++++ Supplied data ++++

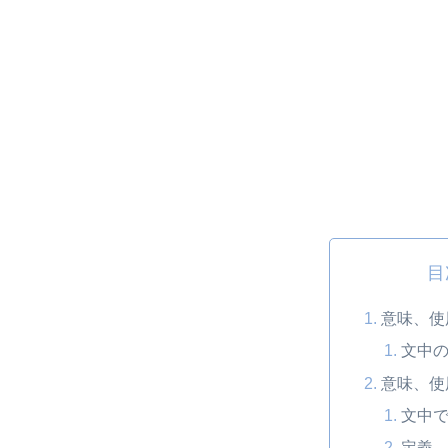
目
意味、使
文中の
意味、使
文中で
定義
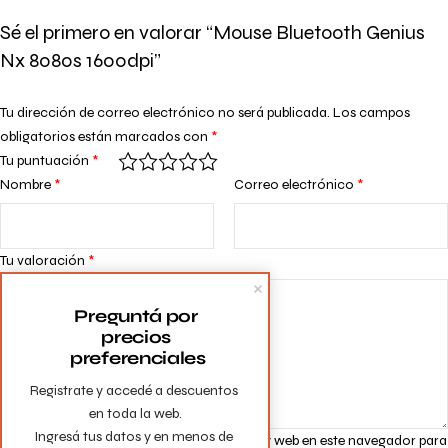
Sé el primero en valorar “Mouse Bluetooth Genius
Nx 8080s 1600dpi”
Tu dirección de correo electrónico no será publicada.
Los campos
obligatorios están marcados con
*
Tu puntuación
*
Nombre
*
Correo electrónico
*
Tu valoración
*
Preguntá por 
precios 
preferenciales
Registrate y accedé a descuentos 
en toda la web.

Ingresá tus datos y en menos de 
Guarda mi nombre, correo electrónico y web en este navegador para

++++

What needs to be done |
Now write out the data word for word, skipping every picture in it.

Solution to the exercise |
目
意味、使
文中の
意味、使
文中で
定義
Sé el primero en valorar “Mouse Bluetooth Genius
Nx 8080s 1600dpi”
Tu dirección de correo electrónico no será publicada.
Los campos
obligatorios están marcados con
*
Tu puntuación
*
Nombre
*
Correo electrónico
*
Tu valoración
*
Preguntá por 
precios 
preferenciales
Registrate y accedé a descuentos 
en toda la web.

Ingresá tus datos y en menos de 
Guarda mi nombre, correo electrónico y web en este navegador para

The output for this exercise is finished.